Tulio is stunned as the sailors when the dice actually land seven. He and Miguel rub in their victory.
Their gloating cuts short as his own weighted dice tumble out of his vest. Accusatory eyes swing their way. It's not the burly guards that terrify Tulio. Deep blue eyes flash red at their metal breast plates, their rapiers.
Cold iron. Ugh.
Before he and Miguel are cornered, they start blaming each other. Their insults ramps up into an elaborate display of fisticuffs. The crowd backs up enough for them to bolt for it. They vault over a low wall... right into the pen of a massive black bull.
Animals are not so easily deceived. The bull's nostrils flare on the twined scents of dead fish and grave dirt. He charges. And plows right through his pen to trample them dead under his hooves.
Their chase ends above a sheer drop off and several open barrels far below. There's only one way out of this.
"I'll bet we can make that!"
"Two reales says we can't!"
"You're on!"
They leap for it. Tulio makes his jump. He scrambles to throw the lid over his hiding place.
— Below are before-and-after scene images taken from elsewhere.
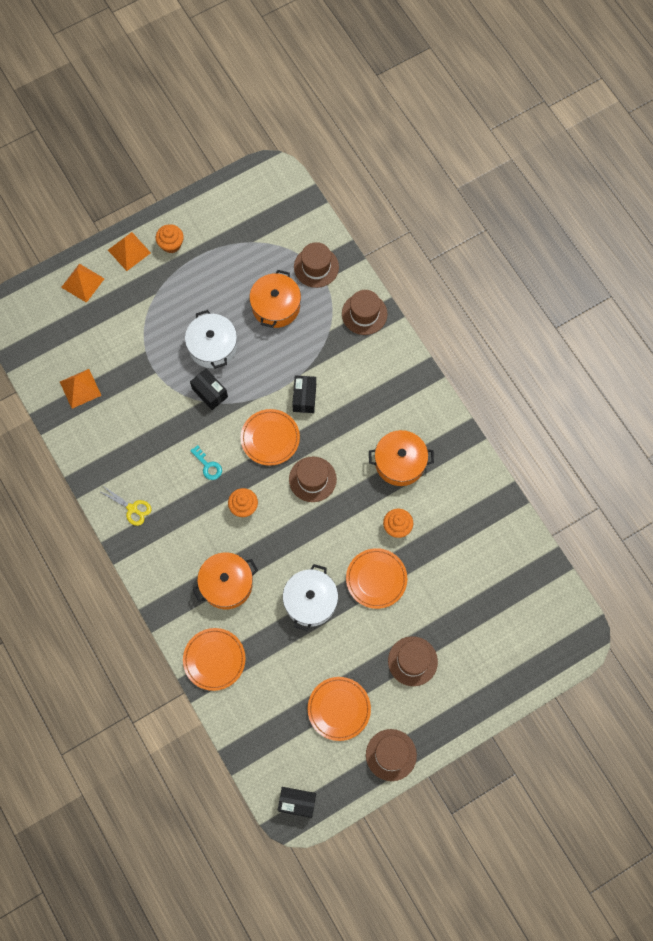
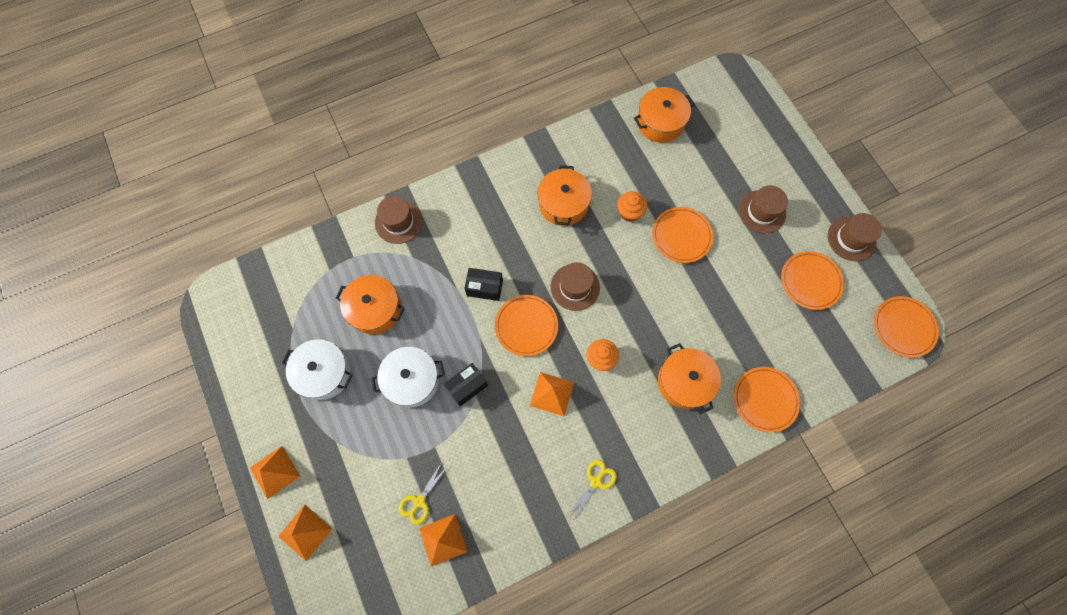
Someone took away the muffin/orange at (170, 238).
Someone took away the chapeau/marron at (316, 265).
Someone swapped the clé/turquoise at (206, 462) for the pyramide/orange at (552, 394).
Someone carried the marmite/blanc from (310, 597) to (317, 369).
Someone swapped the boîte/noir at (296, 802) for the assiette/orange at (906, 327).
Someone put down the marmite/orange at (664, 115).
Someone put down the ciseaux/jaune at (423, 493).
And realizes too late he's imprisoned himself.
Tulio swoons against the side of the barrel. The thin wood is a poor barrier from the ineffable force outside. His head spins from a nauseating mix of cold metal and pickle brine.
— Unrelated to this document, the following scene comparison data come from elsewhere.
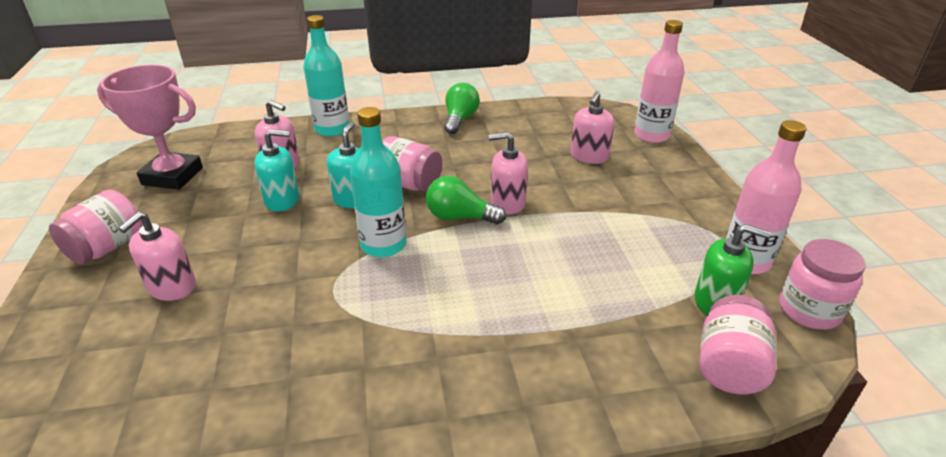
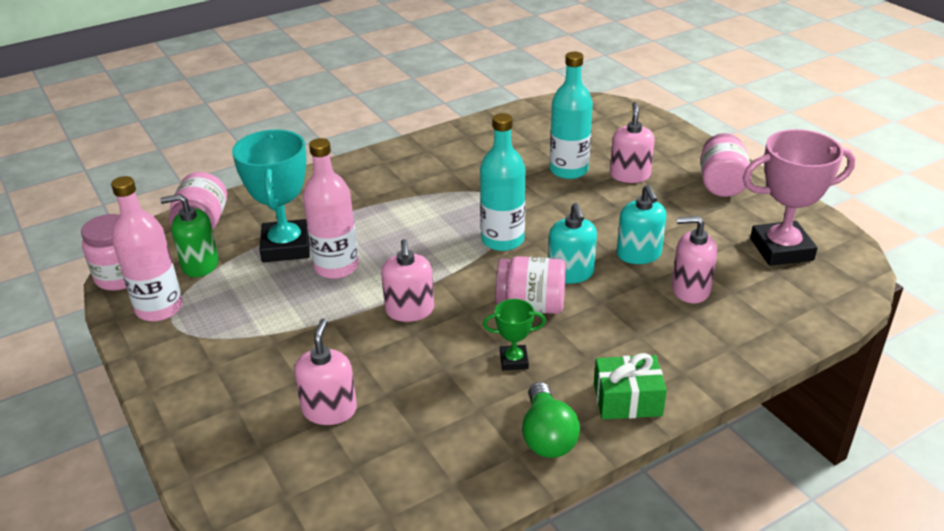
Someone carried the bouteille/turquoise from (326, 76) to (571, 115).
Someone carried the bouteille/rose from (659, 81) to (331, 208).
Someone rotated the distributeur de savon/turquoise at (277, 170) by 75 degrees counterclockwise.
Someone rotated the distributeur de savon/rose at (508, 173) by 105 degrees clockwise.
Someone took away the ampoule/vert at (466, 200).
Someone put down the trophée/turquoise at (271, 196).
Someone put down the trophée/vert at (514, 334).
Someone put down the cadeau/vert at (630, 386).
"M-Miguel," he chokes out. "What's... What's happening here?"
"We're both in barrels," his partner woozily answers back. "That's the extent of my knowledge."
"They still make barrel hoops out of wood, right?" Tulio's heart beat ramps up. "Right?"
"I... I don't..."
Miguel's voice trails wearily off. Tulio whispers his name, again and again. With no response, he frantically throws himself against the lid of his prison. Each attempt is weaker than the last. Outside the iron saps his strength.
Plans? What plans? Centuries of careful human habitats devolve into primal panic.
Not like this, not like this, goodgodsnotlikethis. Theskythesky... Let me see... the sky... They let... me... have... last...
Certain he will never see the sun or the stars again, Tulio sinks into oblivion.